STATED EXERCISE 1>
Return the rows word for word, from the first row through the row that contains "collection date: 1909-08-20/1909-09-01".

EXTRACT PROVIDED>
....
CC freebsd-net@ for wider discussion.

Hi Adrian,

Many thanks for the explanation.  I checked the if_igb.c  and found the flowid 
field was set in the RX side in igb_rxeof():

Igb_rxeof()
{
 ...
#ifdef  RSS
                        /* XXX set flowtype once this works right */
                        rxr->fmp->m_pkthdr.flowid =
                            le32toh(cur->wb.lower.hi_dword.rss);
                        rxr->fmp->m_flags |= M_FLOWID;
 ...
}

I have two questions regarding this. 

1. Is the RSS hash value stored in cur->wb.lower.hi_dword.rss set by the NIC 
hardware?
2. So the hash value and m_flags are stored in the mbuf related to the received 
packet on the rx side(lgb_rxeof()). But we check the hash value and m_flags in 
mbuf related to the send packet on the tx side (in igb_mq_start()). Does the 
kernel re-use the same mbuf for tx? If so, how does it know for the same 
network stream it should use the same mbuf got from the rx for packet sending? 
If not, how does the kernel preserve the same hash value across the rx mbuf and 
tx mbuf for same network stream? This seems quite magical to me.

For the Hyper-V case, the host controls which vCPU it wants to interrupt. And 
the rule can change dynamically based on the load. For a non-busy VM, host will 
send most packets to same vCPU for power saving purpose. For a busy VM, host 
will distribute the packets evenly across all vCPUs. This means host could 
change the RSS bucket mapping dynamically. Hyper-V does this by sending a 
mapping table to VM whenever the it needs update. This also means we cannot use 
FreeBSD's own bucket mapping which I believe is fixed. Also Hyper-V use its own 
hash key. So do you think it is possible we still use the exisiting RSS 
infrastructure built in FreeBSD in this purpose?

Thanks so much,
Wei



-----Original Message-----
From: adrian.ch...@gmail.com [mailto:adrian.ch...@gmail.com] On Behalf Of 
Adrian Chadd
Sent: Saturday, August 9, 2014 3:39 AM
To: Wei Hu
Cc: d...@delphij.net
Subject: Re: vRSS support on FreeBSD

Hi!
....
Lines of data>
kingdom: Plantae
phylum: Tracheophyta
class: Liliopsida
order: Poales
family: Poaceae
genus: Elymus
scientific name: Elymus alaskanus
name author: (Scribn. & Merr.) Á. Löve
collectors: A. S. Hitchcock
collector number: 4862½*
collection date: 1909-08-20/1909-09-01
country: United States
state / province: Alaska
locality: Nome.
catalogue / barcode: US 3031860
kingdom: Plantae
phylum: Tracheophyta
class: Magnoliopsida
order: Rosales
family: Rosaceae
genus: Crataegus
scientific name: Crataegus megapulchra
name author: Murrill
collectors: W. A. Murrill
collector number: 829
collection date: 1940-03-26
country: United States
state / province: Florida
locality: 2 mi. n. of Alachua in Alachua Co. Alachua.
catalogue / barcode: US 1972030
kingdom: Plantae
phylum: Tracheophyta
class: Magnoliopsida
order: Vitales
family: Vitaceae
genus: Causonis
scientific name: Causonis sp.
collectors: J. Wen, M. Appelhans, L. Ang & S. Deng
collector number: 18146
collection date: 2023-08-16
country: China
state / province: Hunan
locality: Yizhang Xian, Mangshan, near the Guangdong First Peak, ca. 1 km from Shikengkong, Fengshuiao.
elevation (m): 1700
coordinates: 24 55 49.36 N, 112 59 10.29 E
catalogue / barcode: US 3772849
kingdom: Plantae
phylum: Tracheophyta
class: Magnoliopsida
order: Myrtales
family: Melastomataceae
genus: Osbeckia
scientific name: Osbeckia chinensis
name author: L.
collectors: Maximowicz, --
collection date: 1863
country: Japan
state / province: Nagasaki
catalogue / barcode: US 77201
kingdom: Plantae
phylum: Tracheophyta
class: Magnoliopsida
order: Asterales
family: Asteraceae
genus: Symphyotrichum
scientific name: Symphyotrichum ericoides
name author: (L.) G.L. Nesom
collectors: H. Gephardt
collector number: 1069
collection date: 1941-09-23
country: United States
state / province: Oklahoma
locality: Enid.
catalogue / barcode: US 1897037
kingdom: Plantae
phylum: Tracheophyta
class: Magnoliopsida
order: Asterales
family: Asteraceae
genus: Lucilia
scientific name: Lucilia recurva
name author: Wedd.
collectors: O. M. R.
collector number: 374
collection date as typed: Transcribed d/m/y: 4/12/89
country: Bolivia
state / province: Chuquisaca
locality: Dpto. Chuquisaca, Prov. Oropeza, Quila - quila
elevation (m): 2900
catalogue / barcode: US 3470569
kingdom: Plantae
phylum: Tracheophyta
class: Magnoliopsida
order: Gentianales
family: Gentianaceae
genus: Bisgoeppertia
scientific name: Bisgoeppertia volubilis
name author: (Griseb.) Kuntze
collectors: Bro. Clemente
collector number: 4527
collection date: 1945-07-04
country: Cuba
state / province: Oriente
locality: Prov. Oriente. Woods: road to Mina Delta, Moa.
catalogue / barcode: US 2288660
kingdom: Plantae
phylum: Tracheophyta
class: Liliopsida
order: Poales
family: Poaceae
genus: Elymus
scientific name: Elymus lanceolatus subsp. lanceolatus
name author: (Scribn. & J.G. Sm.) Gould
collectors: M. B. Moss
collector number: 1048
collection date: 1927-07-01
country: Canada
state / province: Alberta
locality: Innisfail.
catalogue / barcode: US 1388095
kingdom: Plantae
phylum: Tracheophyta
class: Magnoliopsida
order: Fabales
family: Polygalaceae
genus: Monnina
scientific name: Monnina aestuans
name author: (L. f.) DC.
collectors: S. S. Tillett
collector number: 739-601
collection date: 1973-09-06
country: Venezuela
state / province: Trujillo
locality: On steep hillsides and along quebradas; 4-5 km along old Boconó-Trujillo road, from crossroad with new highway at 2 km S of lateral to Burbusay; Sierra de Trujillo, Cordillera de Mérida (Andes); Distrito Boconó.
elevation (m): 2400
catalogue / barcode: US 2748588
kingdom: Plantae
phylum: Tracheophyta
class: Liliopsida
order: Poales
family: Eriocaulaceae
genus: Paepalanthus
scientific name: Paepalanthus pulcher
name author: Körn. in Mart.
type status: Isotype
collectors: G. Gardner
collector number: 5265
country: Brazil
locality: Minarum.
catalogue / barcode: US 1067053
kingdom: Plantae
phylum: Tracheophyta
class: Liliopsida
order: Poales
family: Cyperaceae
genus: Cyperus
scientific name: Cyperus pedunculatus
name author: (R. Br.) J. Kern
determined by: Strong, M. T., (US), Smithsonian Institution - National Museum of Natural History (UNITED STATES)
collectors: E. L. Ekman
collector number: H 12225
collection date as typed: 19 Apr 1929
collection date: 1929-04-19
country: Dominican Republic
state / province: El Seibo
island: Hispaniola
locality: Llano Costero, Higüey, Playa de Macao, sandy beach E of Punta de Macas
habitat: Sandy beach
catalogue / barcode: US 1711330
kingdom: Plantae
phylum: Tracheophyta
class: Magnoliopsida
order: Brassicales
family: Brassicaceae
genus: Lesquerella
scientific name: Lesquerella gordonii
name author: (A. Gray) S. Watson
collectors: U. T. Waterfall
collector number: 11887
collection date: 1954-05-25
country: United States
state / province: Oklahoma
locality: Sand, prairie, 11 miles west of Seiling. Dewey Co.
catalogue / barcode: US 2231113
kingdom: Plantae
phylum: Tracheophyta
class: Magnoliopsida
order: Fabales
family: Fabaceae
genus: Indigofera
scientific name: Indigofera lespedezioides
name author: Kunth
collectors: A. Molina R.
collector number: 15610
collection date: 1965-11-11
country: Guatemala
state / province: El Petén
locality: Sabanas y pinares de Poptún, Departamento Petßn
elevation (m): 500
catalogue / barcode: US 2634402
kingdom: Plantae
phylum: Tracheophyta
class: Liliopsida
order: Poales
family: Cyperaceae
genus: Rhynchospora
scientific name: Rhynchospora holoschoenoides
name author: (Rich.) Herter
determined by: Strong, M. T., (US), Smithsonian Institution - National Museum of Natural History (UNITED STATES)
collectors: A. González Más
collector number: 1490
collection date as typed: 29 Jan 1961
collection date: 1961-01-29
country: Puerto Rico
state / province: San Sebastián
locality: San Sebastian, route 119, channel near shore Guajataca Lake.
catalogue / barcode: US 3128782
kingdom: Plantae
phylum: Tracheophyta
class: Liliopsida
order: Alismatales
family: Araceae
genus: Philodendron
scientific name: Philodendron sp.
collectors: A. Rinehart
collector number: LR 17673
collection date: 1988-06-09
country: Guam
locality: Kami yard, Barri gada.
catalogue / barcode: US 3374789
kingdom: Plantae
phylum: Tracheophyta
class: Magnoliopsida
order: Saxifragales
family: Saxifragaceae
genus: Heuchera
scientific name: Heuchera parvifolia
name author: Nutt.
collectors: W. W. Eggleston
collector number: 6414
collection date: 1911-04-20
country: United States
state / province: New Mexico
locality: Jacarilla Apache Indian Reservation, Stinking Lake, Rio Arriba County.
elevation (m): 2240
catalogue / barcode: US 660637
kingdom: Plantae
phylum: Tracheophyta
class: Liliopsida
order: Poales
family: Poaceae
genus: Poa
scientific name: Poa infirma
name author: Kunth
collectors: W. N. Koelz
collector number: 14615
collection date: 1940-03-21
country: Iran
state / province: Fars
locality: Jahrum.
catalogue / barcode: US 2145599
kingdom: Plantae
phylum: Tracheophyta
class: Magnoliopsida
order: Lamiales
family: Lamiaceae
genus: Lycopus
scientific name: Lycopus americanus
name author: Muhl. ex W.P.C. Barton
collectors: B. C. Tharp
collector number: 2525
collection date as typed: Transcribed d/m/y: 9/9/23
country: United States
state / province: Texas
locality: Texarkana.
....
STATED EXERCISE 2>
Retype the whole email about RSS support on FreeBSD without changing anything.

FULL ANSWER 1>
kingdom: Plantae
phylum: Tracheophyta
class: Liliopsida
order: Poales
family: Poaceae
genus: Elymus
scientific name: Elymus alaskanus
name author: (Scribn. & Merr.) Á. Löve
collectors: A. S. Hitchcock
collector number: 4862½*
collection date: 1909-08-20/1909-09-01

FULL ANSWER 2>
CC freebsd-net@ for wider discussion.

Hi Adrian,

Many thanks for the explanation.  I checked the if_igb.c  and found the flowid 
field was set in the RX side in igb_rxeof():

Igb_rxeof()
{
 ...
#ifdef  RSS
                        /* XXX set flowtype once this works right */
                        rxr->fmp->m_pkthdr.flowid =
                            le32toh(cur->wb.lower.hi_dword.rss);
                        rxr->fmp->m_flags |= M_FLOWID;
 ...
}

I have two questions regarding this. 

1. Is the RSS hash value stored in cur->wb.lower.hi_dword.rss set by the NIC 
hardware?
2. So the hash value and m_flags are stored in the mbuf related to the received 
packet on the rx side(lgb_rxeof()). But we check the hash value and m_flags in 
mbuf related to the send packet on the tx side (in igb_mq_start()). Does the 
kernel re-use the same mbuf for tx? If so, how does it know for the same 
network stream it should use the same mbuf got from the rx for packet sending? 
If not, how does the kernel preserve the same hash value across the rx mbuf and 
tx mbuf for same network stream? This seems quite magical to me.

For the Hyper-V case, the host controls which vCPU it wants to interrupt. And 
the rule can change dynamically based on the load. For a non-busy VM, host will 
send most packets to same vCPU for power saving purpose. For a busy VM, host 
will distribute the packets evenly across all vCPUs. This means host could 
change the RSS bucket mapping dynamically. Hyper-V does this by sending a 
mapping table to VM whenever the it needs update. This also means we cannot use 
FreeBSD's own bucket mapping which I believe is fixed. Also Hyper-V use its own 
hash key. So do you think it is possible we still use the exisiting RSS 
infrastructure built in FreeBSD in this purpose?

Thanks so much,
Wei



-----Original Message-----
From: adrian.ch...@gmail.com [mailto:adrian.ch...@gmail.com] On Behalf Of 
Adrian Chadd
Sent: Saturday, August 9, 2014 3:39 AM
To: Wei Hu
Cc: d...@delphij.net
Subject: Re: vRSS support on FreeBSD

Hi!